This tutorial is intended to make a introduction on the topic of machine learning over graphs, giving participants an insights into techniques and algorithms through multiple examples using open source code and public datasets, including a text dataset and twitter networks. Finally, we will show how can you use them so as to improve your everyday machine learning tasks.
In recent years, the amount of available data has drastically increased. However, labelling such data is hugely expensive. In this scenario, semi-supervised learning emerge as a vitally important tool, which combines labelled data (supervised machine learning) and unlabelled data (unsupervised learning) in order to make better predictions. In particular, graph based algorithms takes into account the relationships between the instances of the data and the underlying graph structures to make those predictions. In addition, in the context of data analysis, there are scenarios that can be naturally think as graphs. This occurs in situations where in addition to individual properties, connectivity between the elements of the data set is also important. Therefore, it is logical that machine learning models include information from both a node and its neighbours when making a prediction.

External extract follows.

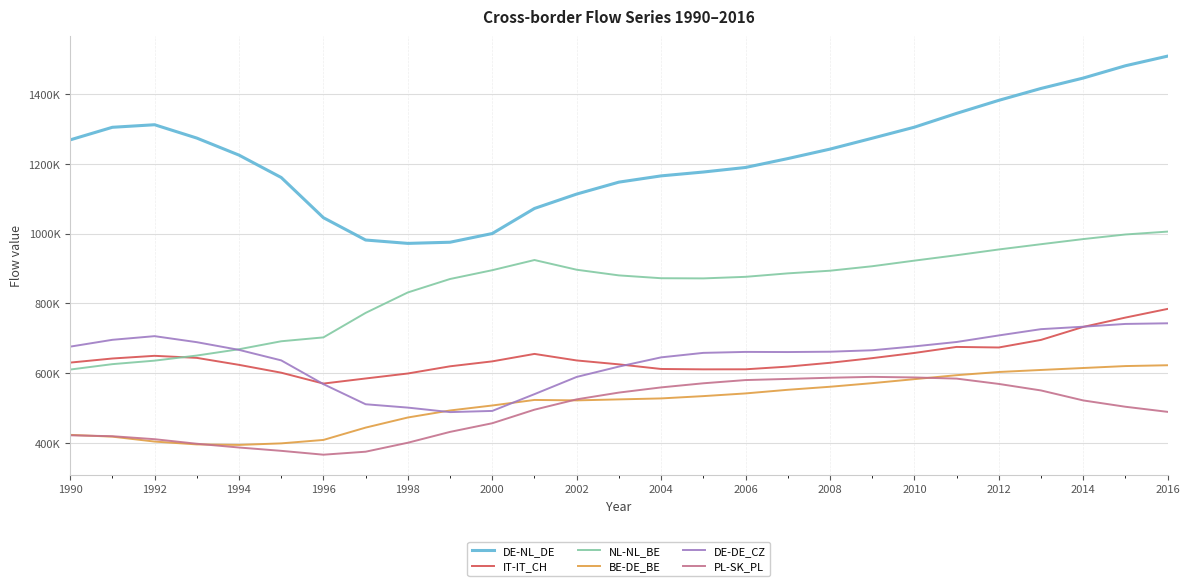

True or false: PL-SK_PL has more than 0 points higher than both neighbors.

True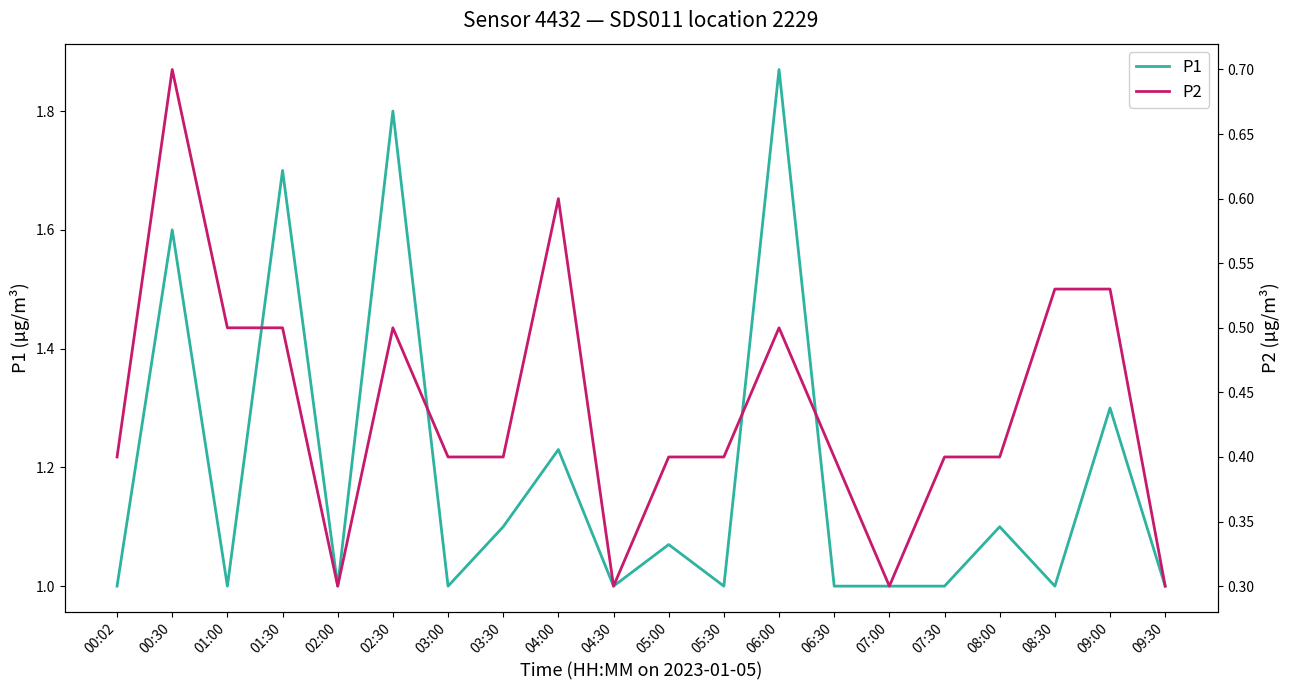

Reading left to right, extract all data points from this chart.

P1: 1.0	1.6	1.0	1.7	1.0	1.8	1.0	1.1	1.2	1.0	1.1	1.0	1.9	1.0	1.0	1.0	1.1	1.0	1.3	1.0
P2: 0.4	0.7	0.5	0.5	0.3	0.5	0.4	0.4	0.6	0.3	0.4	0.4	0.5	0.4	0.3	0.4	0.4	0.5	0.5	0.3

In this tutorial we will go thought: - Model a graph using networkx. - Understand and calculate graph property such as the degree, PageRank or the betweenness centrality using networkx. - Detect communities in a graph using networkx. - How to combine networkx and sklearn in order to train a machine learning classifier and make predictions. - How to adapt common machine learning models to a graph dataset using edge based regularisation.
The examples covered in this tutorial will be: - The Zachary karate club. - The twitter network during 2017 Argentinean elections (including millions of political tweets). - The Cora citation dataset (which includes features of the text of the papers). All the code and the datasets will be uploaded to a github.
The intention of this tutorial is to make an introduction on the topic, give participants deep insights on graph based algorithms and show how can you use them so as to improve the performance of your everyday machine learning tasks.
A minimum knowledge on pandas (How to import and manipulate a dataset) and sklearn (performing a classification) packages is expected . Also knowing what is a classification, cross validation and basic graph theory (what is a node, an edge or a community) will be assumed in order to focus on the important: how to adapt machine learning techniques and implementations with graphs datasets.